▶ Data shown:
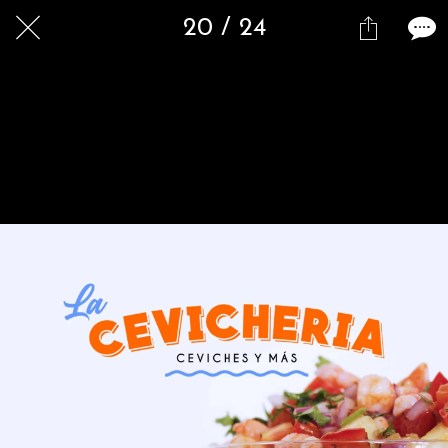
20 / 24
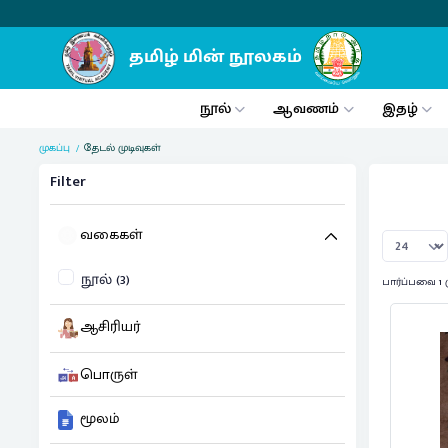
நூல்
ஆவணம்
இதழ்
முகப்பு
தேடல் முடிவுகள்
Filter
வகைகள்
நூல் (3)
பார்ப்பவை 1 
ஆசிரியர்
பொருள்
மூலம்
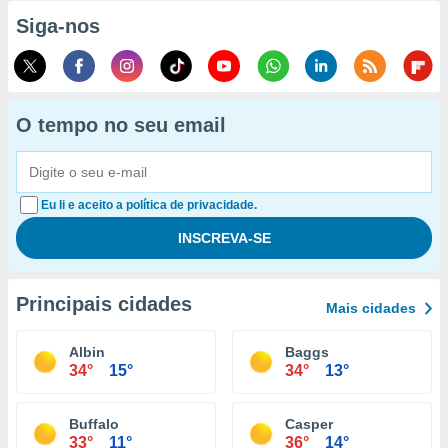
Siga-nos
O tempo no seu email
Eu li e aceito a política de privacidade.
Principais cidades
Mais cidades
Albin
Baggs
34°
15°
34°
13°
Buffalo
Casper
33°
11°
36°
14°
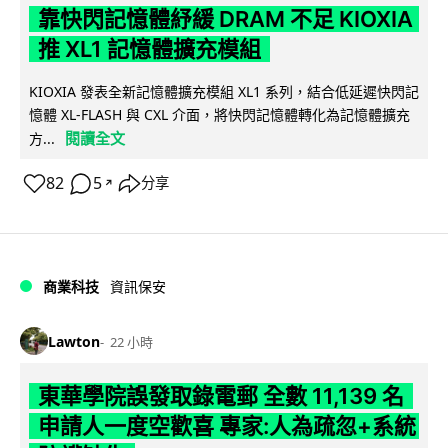
靠快閃記憶體紓緩 DRAM 不足 KIOXIA
推 XL1 記憶體擴充模組
KIOXIA 發表全新記憶體擴充模組 XL1 系列，結合低延遲快閃記
憶體 XL-FLASH 與 CXL 介面，將快閃記憶體轉化為記憶體擴充
閱讀全文
方...
82
5
分享
↗
商業科技
資訊保安
Lawton
22 小時
東華學院誤發取錄電郵 全數 11,139 名
申請人一度空歡喜 專家:人為疏忽+系統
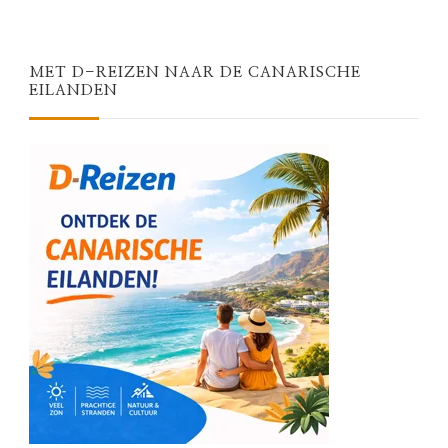
MET D-REIZEN NAAR DE CANARISCHE
EILANDEN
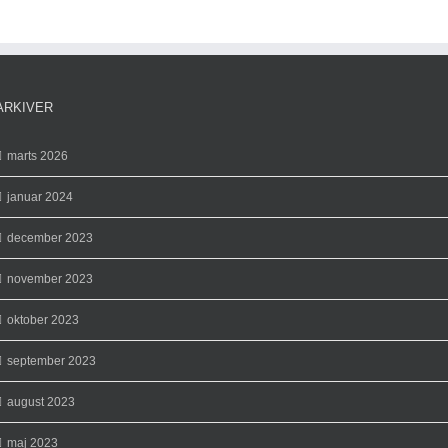
ARKIVER
marts 2026
januar 2024
december 2023
november 2023
oktober 2023
september 2023
august 2023
maj 2023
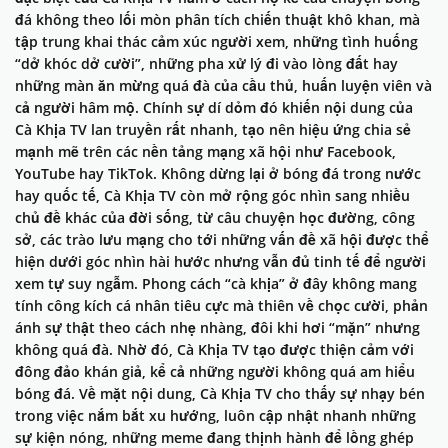
đá không theo lối mòn phân tích chiến thuật khô khan, mà
tập trung khai thác cảm xúc người xem, những tình huống
“dở khóc dở cười”, những pha xử lý đi vào lòng đất hay
những màn ăn mừng quá đà của cầu thủ, huấn luyện viên và
cả người hâm mộ. Chính sự dí dỏm đó khiến nội dung của
Cà Khịa TV lan truyền rất nhanh, tạo nên hiệu ứng chia sẻ
mạnh mẽ trên các nền tảng mạng xã hội như Facebook,
YouTube hay TikTok. Không dừng lại ở bóng đá trong nước
hay quốc tế, Cà Khịa TV còn mở rộng góc nhìn sang nhiều
chủ đề khác của đời sống, từ câu chuyện học đường, công
sở, các trào lưu mạng cho tới những vấn đề xã hội được thể
hiện dưới góc nhìn hài hước nhưng vẫn đủ tinh tế để người
xem tự suy ngẫm. Phong cách “cà khịa” ở đây không mang
tính công kích cá nhân tiêu cực mà thiên về chọc cười, phản
ánh sự thật theo cách nhẹ nhàng, đôi khi hơi “mặn” nhưng
không quá đà. Nhờ đó, Cà Khịa TV tạo được thiện cảm với
đông đảo khán giả, kể cả những người không quá am hiểu
bóng đá. Về mặt nội dung, Cà Khịa TV cho thấy sự nhạy bén
trong việc nắm bắt xu hướng, luôn cập nhật nhanh những
sự kiện nóng, những meme đang thịnh hành để lồng ghép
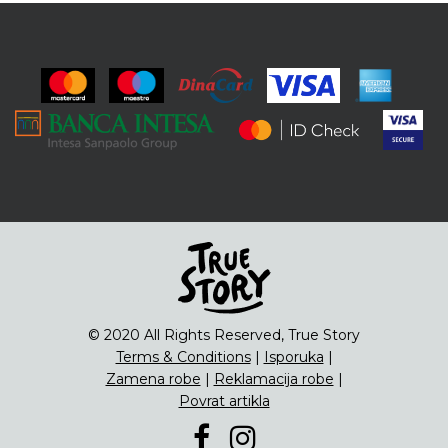
© 2020 All Rights Reserved, True Story
Terms & Conditions
|
Isporuka
|
Zamena robe
|
Reklamacija robe
|
Povrat artikla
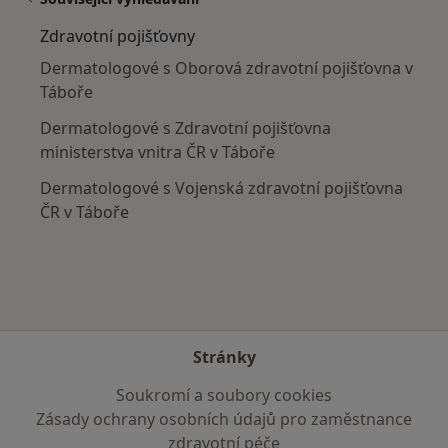
Zdravotní pojišťovny
Dermatologové s Oborová zdravotní pojišťovna v
Táboře
Dermatologové s Zdravotní pojišťovna
ministerstva vnitra ČR v Táboře
Dermatologové s Vojenská zdravotní pojišťovna
ČR v Táboře
Stránky
Soukromí a soubory cookies
Zásady ochrany osobních údajů pro zaměstnance
zdravotní péče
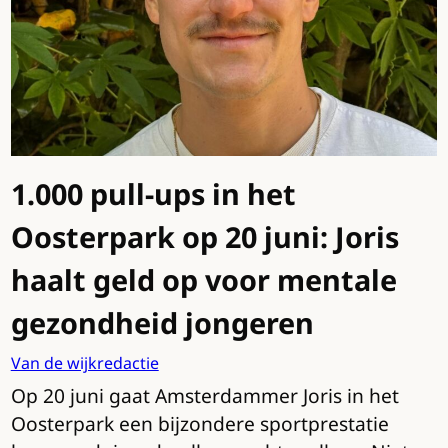
1.000 pull-ups in het
Oosterpark op 20 juni: Joris
haalt geld op voor mentale
gezondheid jongeren
Van de wijkredactie
Op 20 juni gaat Amsterdammer Joris in het
Oosterpark een bijzondere sportprestatie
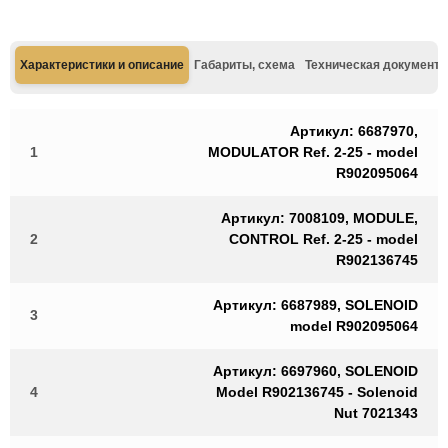
Характеристики и описание
Габариты, схема
Техническая документа
Артикул: 6687970,
1
MODULATOR Ref. 2-25 - model
R902095064
Артикул: 7008109, MODULE,
2
CONTROL Ref. 2-25 - model
R902136745
Артикул: 6687989, SOLENOID
3
model R902095064
Артикул: 6697960, SOLENOID
4
Model R902136745 - Solenoid
Nut 7021343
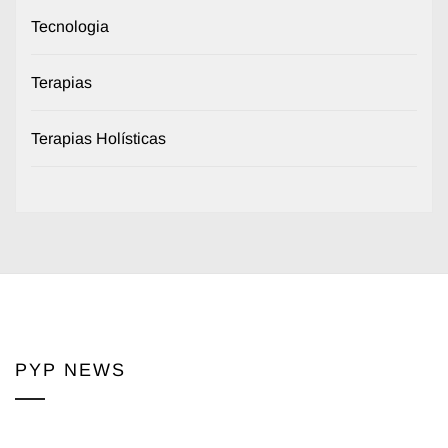
Tecnologia
Terapias
Terapias Holísticas
PYP NEWS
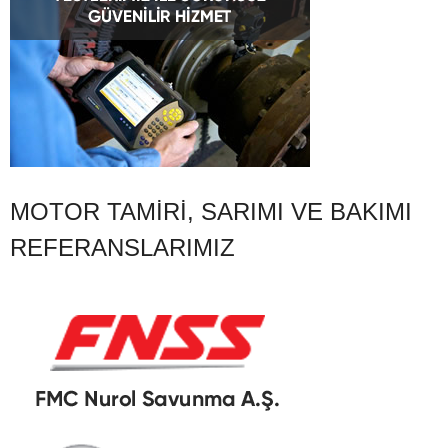
MOTOR TAMIRI, SARIMI VE BAKIMI
REFERANSLARIMIZ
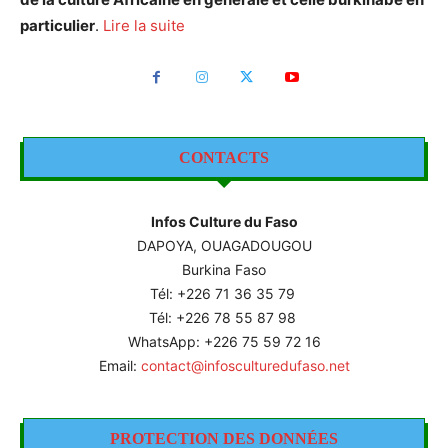
particulier
.
Lire la suite
CONTACTS
Infos Culture du Faso
DAPOYA, OUAGADOUGOU
Burkina Faso
Tél: +226
71 36 35 79
Tél: +226 78 55 87 98
WhatsApp: +226 75 59 72 16
Email:
contact@infosculturedufaso.net
PROTECTION DES DONNÉES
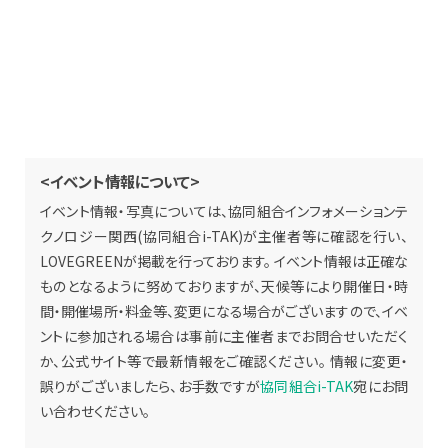
<イベント情報について>
イベント情報・写真については、協同組合インフォメーションテ
クノロジー関西(協同組合i-TAK)が主催者等に確認を行い、
LOVEGREENが掲載を行っております。 イベント情報は正確な
ものとなるように努めておりますが、天候等により開催日・時
間・開催場所・料金等、変更になる場合がございますので、イベ
ントに参加される場合は事前に主催者までお問合せいただく
か、公式サイト等で最新情報をご確認ください。 情報に変更・
誤りがございましたら、お手数ですが
協同組合i-TAK
宛にお問
い合わせください。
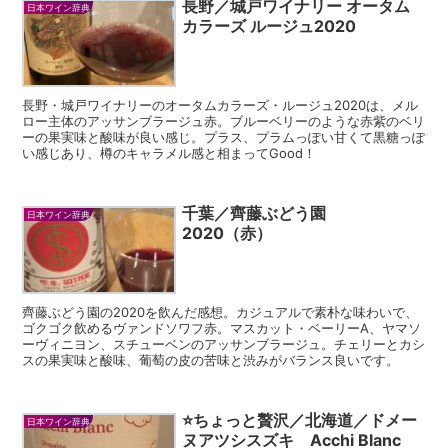
長野／城戸ワイナリー オータム
日本ワイン辞典
カラーズ ルージュ2020
長野・城戸ワイナリーのオータムカラーズ・ルージュ2020は、メル
ロー主体のアッサンブラージュ赤。ブルーベリーのような赤紫のベリ
ーの果実味と酸味が良い感じ。プラス、プラムっぽい甘くて黒糖っぽ
い感じあり、樽のキャラメル感と相まってGood！
千葉／齊藤ぶどう園
日本ワイン辞典
2020（赤）
齊藤ぶどう園の2020を飲んだ感想。カジュアルで素朴な味わいで、
ゴクゴク飲めるヴァンドソワフ赤。マスカット・ベーリーA、ヤマソ
ーヴィニヨン、スチューベンのアッサンブラージュ。チェリーとカシ
スの果実味と酸味、葡萄の皮の苦味と渋みがバランス良いです。
⭐️ちょっと贅沢／北海道／ドメー
日本ワイン辞典
ヌアツシスズキ Acchi Blanc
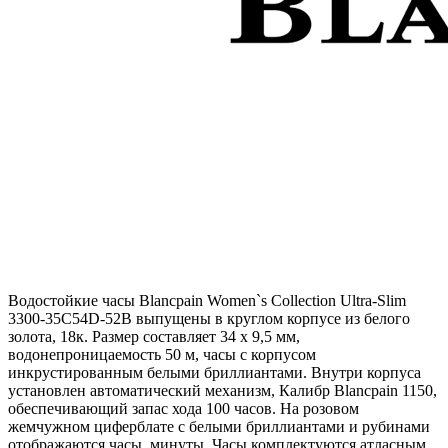
Водостойкие часы Blancpain Women`s Collection Ultra-Slim
3300-35C54D-52B выпущены в круглом корпусе из белого
золота, 18к. Размер составляет 34 х 9,5 мм,
водонепроницаемость 50 м, часы с корпусом
инкрустированным белыми бриллиантами. Внутри корпуса
установлен автоматический механизм, Калибр Blancpain 1150,
обеспечивающий запас хода 100 часов. На розовом
жемчужном циферблате с белыми бриллиантами и рубинами
отображаются часы, минуты. Часы комплектуются атласным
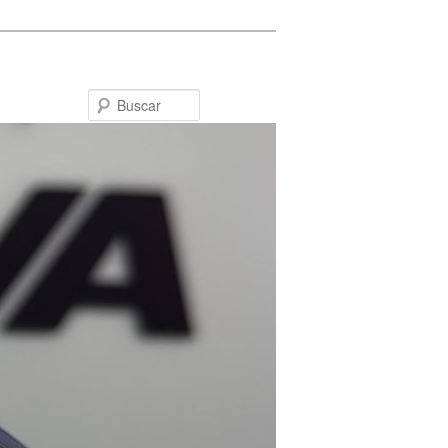
Buscar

▶ Exercise directions:
Search the data above for the string "часы" and report each line that holds it.

▶ Response to the task:
Водостойкие часы Blancpain Women`s Collection Ultra-Slim
водонепроницаемость 50 м, часы с корпусом
отображаются часы, минуты. Часы комплектуются атласным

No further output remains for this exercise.